The early baroque period of the 1640’s to ‘80’s, the generations after Monteverdi but before Vivaldi and Bach, is one of those eras in cultural history when things were changing, everything was in flux. A new impulse toward expression and emotionalism (shorthand: “opera”) started in Italy and spread rapidly through Europe. Places like Kroměříž might be off the beaten path, but its artists caught the spirit.

Kroměříž Square, Wikipedia Commons (Jarosław Baranowski, CC BY-SA 3.0)

Those mid-17th-century styles made a strong impact. The archive shows the high quality and progressive nature of international music that was played in Kroměříž. It also shows, in works like the Sonata Natalis by trumpet virtuoso Pavel Josef Vejvanovsky, Moravian musicians’ warm reactions and response.

Kroměříž offered fertile ground for change. It had real motivation for putting the past behind it and embracing something new.

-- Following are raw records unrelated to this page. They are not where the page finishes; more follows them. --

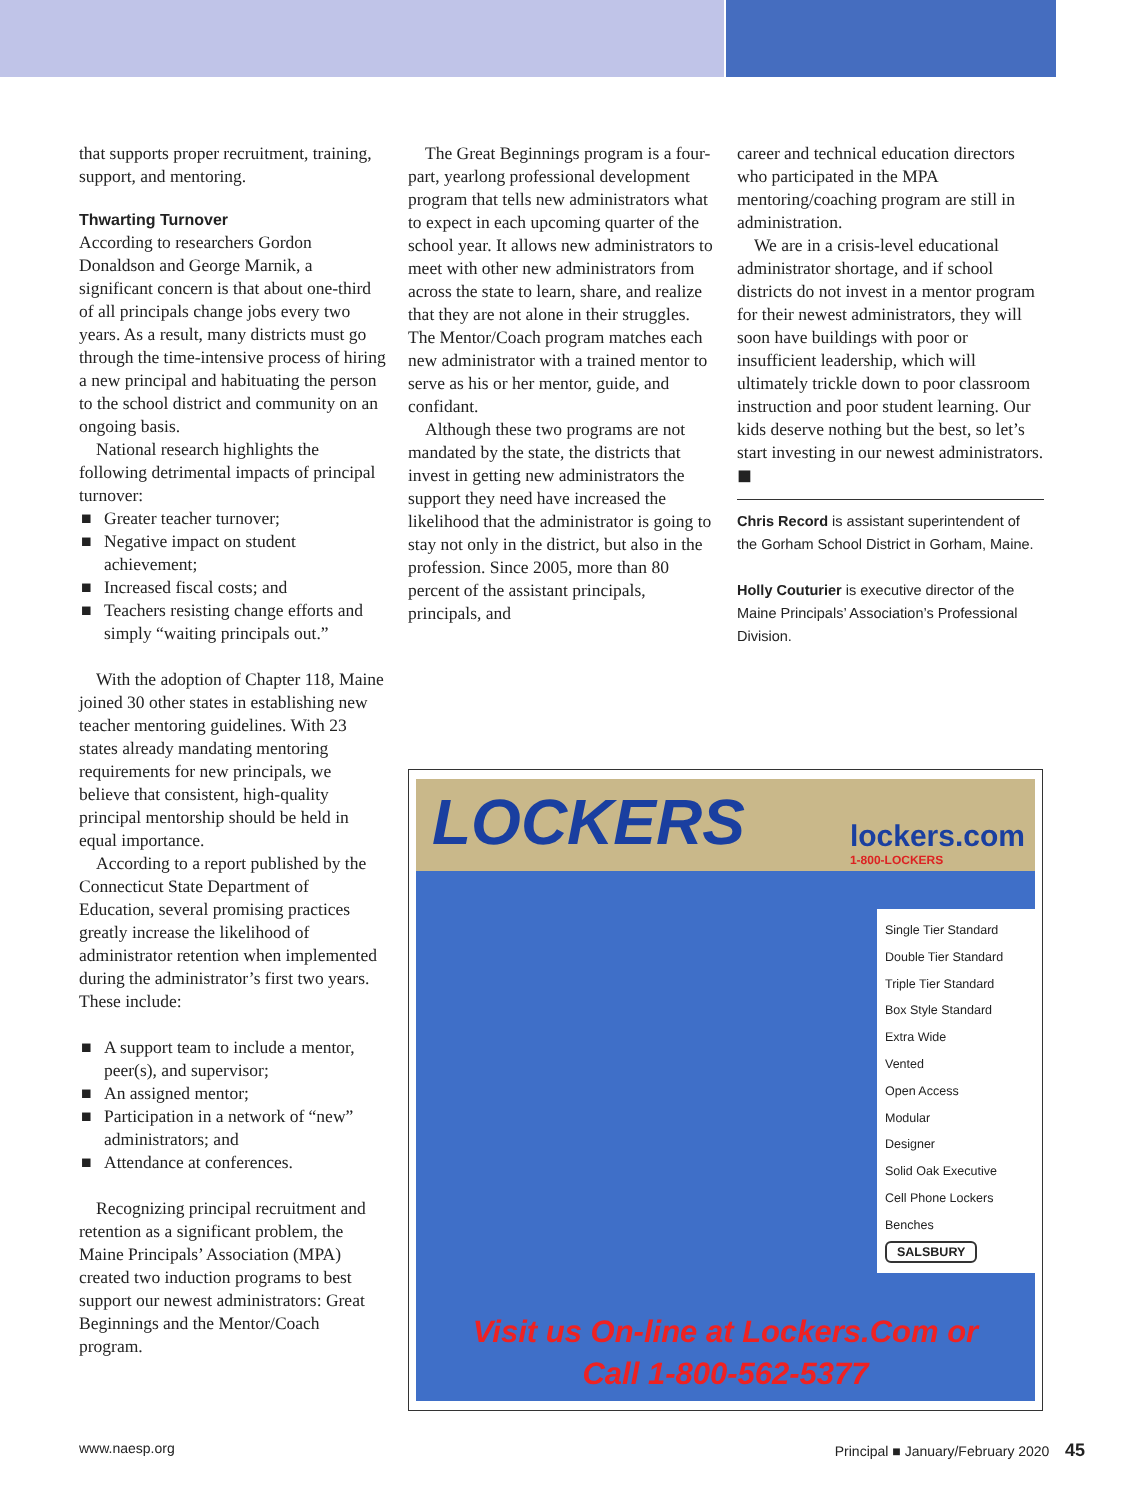that supports proper recruitment, training, support, and mentoring.
Thwarting Turnover
According to researchers Gordon Donaldson and George Marnik, a significant concern is that about one-third of all principals change jobs every two years. As a result, many districts must go through the time-intensive process of hiring a new principal and habituating the person to the school district and community on an ongoing basis.
National research highlights the following detrimental impacts of principal turnover:
■ Greater teacher turnover;
■ Negative impact on student achievement;
■ Increased fiscal costs; and
■ Teachers resisting change efforts and simply “waiting principals out.”
With the adoption of Chapter 118, Maine joined 30 other states in establishing new teacher mentoring guidelines. With 23 states already mandating mentoring requirements for new principals, we believe that consistent, high-quality principal mentorship should be held in equal importance.
According to a report published by the Connecticut State Department of Education, several promising practices greatly increase the likelihood of administrator retention when implemented during the administrator’s first two years. These include:
■ A support team to include a mentor, peer(s), and supervisor;
■ An assigned mentor;
■ Participation in a network of “new” administrators; and
■ Attendance at conferences.
Recognizing principal recruitment and retention as a significant problem, the Maine Principals’ Association (MPA) created two induction programs to best support our newest administrators: Great Beginnings and the Mentor/Coach program.
The Great Beginnings program is a four-part, yearlong professional development program that tells new administrators what to expect in each upcoming quarter of the school year. It allows new administrators to meet with other new administrators from across the state to learn, share, and realize that they are not alone in their struggles. The Mentor/Coach program matches each new administrator with a trained mentor to serve as his or her mentor, guide, and confidant.
Although these two programs are not mandated by the state, the districts that invest in getting new administrators the support they need have increased the likelihood that the administrator is going to stay not only in the district, but also in the profession. Since 2005, more than 80 percent of the assistant principals, principals, and
career and technical education directors who participated in the MPA mentoring/coaching program are still in administration.
We are in a crisis-level educational administrator shortage, and if school districts do not invest in a mentor program for their newest administrators, they will soon have buildings with poor or insufficient leadership, which will ultimately trickle down to poor classroom instruction and poor student learning. Our kids deserve nothing but the best, so let’s start investing in our newest administrators. ◼
Chris Record is assistant superintendent of the Gorham School District in Gorham, Maine.
Holly Couturier is executive director of the Maine Principals’ Association’s Professional Division.
LOCKERS
lockers.com
1-800-LOCKERS
Single Tier Standard
Double Tier Standard
Triple Tier Standard
Box Style Standard
Extra Wide
Vented
Open Access
Modular
Designer
Solid Oak Executive
Cell Phone Lockers
Benches
SALSBURY
Visit us On-line at Lockers.Com or
Call 1-800-562-5377
www.naesp.org Principal ■ January/February 2020 45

Around 1650, the town was at low ebb. Kroměříž had been pummeled during the Thirty Years War (1618-1648), surviving two brutal occupations by the Swedish army in 1643 and 1645 and a devastating bout with the Black Death (bubonic plague) soon following.

Palace Gardens, photo from UNESCO

But then it got its lucky break and a second chance. The Habsburg Prince-Bishop of nearby Olomouc, formerly of Salzburg, made a pet project out of reviving Kroměříž. Over the course of decades, he poured a fortune into the old medieval town and turned it into a baroque showcase. A connoisseur with apparently impeccable taste, the Bishop bought well, hired well, and commissioned well, leaving the town with the magnificent Palace, a significant art collection, and superb music—including the manuscripts that so impressed Richard Stone.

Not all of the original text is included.